1. Introduction to Robotics (5 lectures)
   History of robotics, notion of motion coordination, programming paradigm, computer-controlled robot systems, robot trajectory, control, and sensing. Robotic applications, petroleum exploration, nano/micro technology and mechanisms, under-water, robotic surgery, and space.

2. Linear algebra for robotic motion (5 lectures)
   Frame, linear operators, translation, rotation, properties.

3. Motion coordination systems (10 lectures)
   Geometric model, inverse model, examples of 3 and 6 dof arms, and effector representation.

4. Robot programming (6 lectures)
   Val II Robot Programming with examples.

5. Trajectory generation and planning (6 lectures)
   Polynomial and discrete trajectories, planning, and examples.

6. Telerobotics (6 lectures)
   Telerobot, network programming, client-server in telerobotics.
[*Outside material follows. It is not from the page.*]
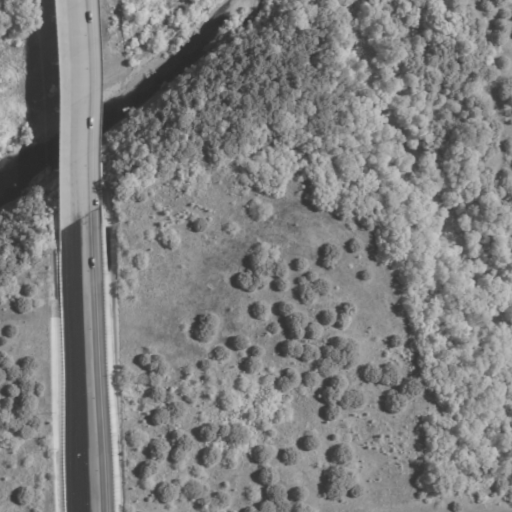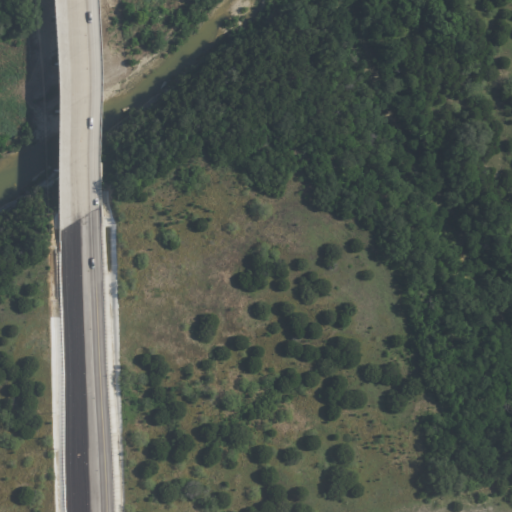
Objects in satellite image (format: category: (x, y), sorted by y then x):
road: (75, 109)
road: (84, 349)
road: (88, 496)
7. Autonomous Robotics (9 lectures)
   Reactive, deliberative, and subsumptive architectures. Distributed-intelligence algorithms, Example of Brooks autonomous robots, Herbert, and Tom-and-Jerry.

    

Proposed Projects:

 

1. Design of a mobile Ad-Hoc client-server robot using Stragate Embedded System
2. Design of Robotic Wireless Sensor Network using Stargate Xscale Sensor Network.
3. Design of Wireless WebCam Surveillance using Stargate Xscale Sensor Network.
4. Design of Wireless Robot Control using Stargate Xscale Sensor Network.
5. Design of a Graphical Robot Using Geometric Model using Visual C, MSF DirectX, and Direct 3D.
6. Interfacing of a Graphical Robot to a 6-DOF Master arm using Visual C, MSF DirectX and Direct 3D.
7. Design of Symbolic Tool for the Automatic Design of Graphical Robot Using Geometric Model based on Visual C, MSF DirectX, and Direct 3D.
8. Design of robotic algorithms such as motion coordination and trajectory generation.
9. Free project of your choice

For more information, background, and specification, see:
http://www.ccse.kfupm.edu.sa/ mayez/protection/coe484html.html

 

Working Groups:

The instructor encourages the students to work in groups for reviewing the class lectures, preparation for exams, and discussion (only) of homework problems. Participants receive bonus grades for such activities. The organization of these groups is as follows. Any student with a GPA above 3.0 can be considered as a class leader. Each class leader is encouraged to create a Working Group of 3 or 4 students to review the course material of COE 484. A Bonus will be given to all members of a Working Group for each meeting of the group. Students with a GPA above 3.0 wishing to participate in this activity are pleased to give their name and ID to the instructor. Students wishing to participate as group members may ask the instructor about the class leaders and their groups. The class leader has the responsibility of providing the instructor the list of students who attended a meeting. This list should include the students name, date of meeting, and signatures.